AMD's Ryzen 9 9900X is the first Zen 5 CPU to make an appearance at PassMark, showcasing great single and multi-core performance.
New benchmarks of AMD's Ryzen 9 9900X CPU, a high-end Zen 5 chip, have appeared within the PassMark database. This is the first time a Ryzen 9000 CPU has popped up at PassMark and we're looking at some decent performance figures for this upcoming chip which will be launching later on the 15th of August.
The AMD Ryzen 9 9900X "100-000000662" CPU is a 12-core and 24-thread variant. This chip has a base clock of 4.4 GHz and a boost clock of up to 5.6 GHz with a 76 MB cache. The interesting thing with this chip is that it has a TDP of 120W much lower than the 170W of Ryzen 9 7900X chips.
The AMD Ryzen 9 9900X "Zen 5" CPU scored 53,863 points in multi-core tests and 4,652 points in the single-core tests.
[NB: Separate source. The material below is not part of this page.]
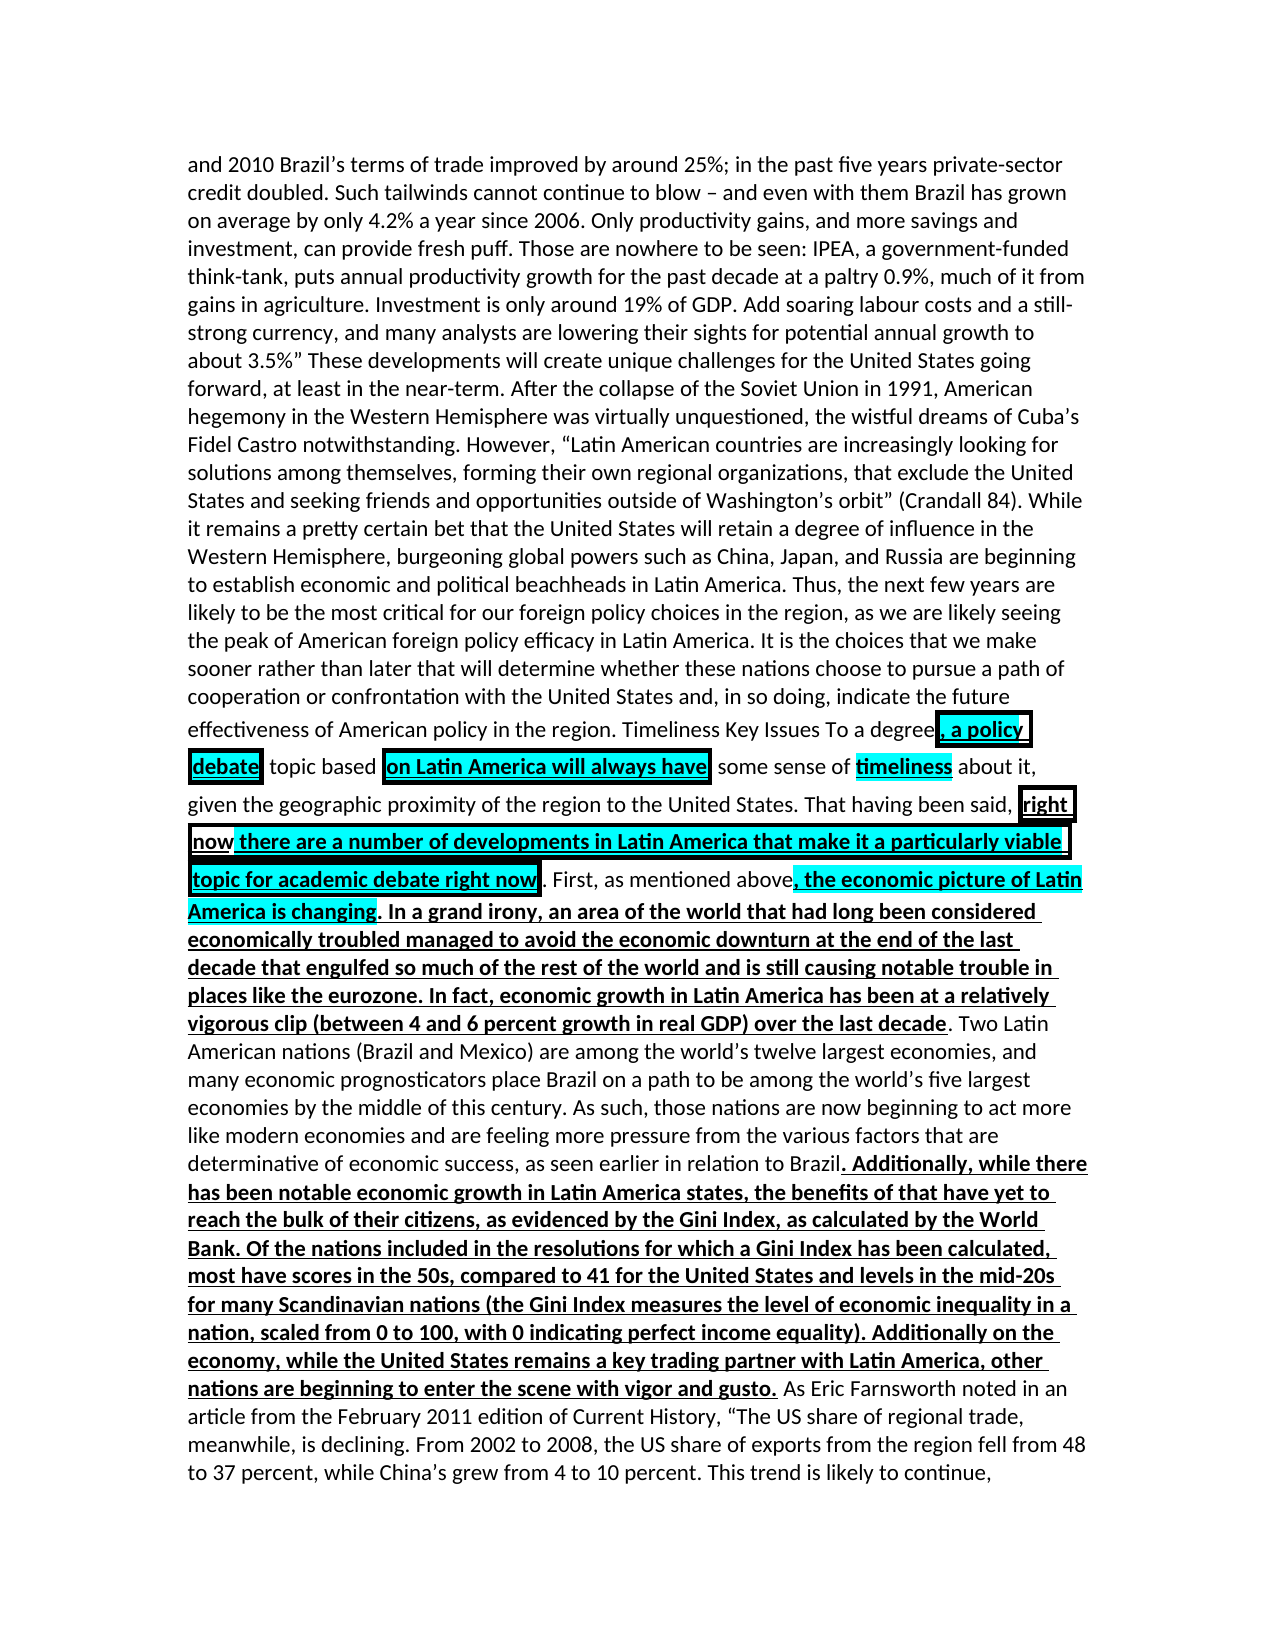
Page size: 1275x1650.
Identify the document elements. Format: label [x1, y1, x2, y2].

text [187, 150, 1087, 1486]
The single-core performance seems to be very close to Intel's Core i9-14900K which scores around 4700-4750 points while the multi-core performance of the chip tends to be slightly faster than the Intel Core i7-14700K which scores around 53,400 points.
The Core i7-14700K is a 20-core chip with boost clocks above 5 GHz while the Ryzen 9 9900X is a 12-core chip. Even the Core i9-14900K has boost clocks of up to 6.0 GHz which is a +400 MHz clock speed bump over the Ryzen 9 9900X. The CPU is also 9% faster in single-core and around 4% faster in multi-core tests versus the Ryzen 9 7900X CPU.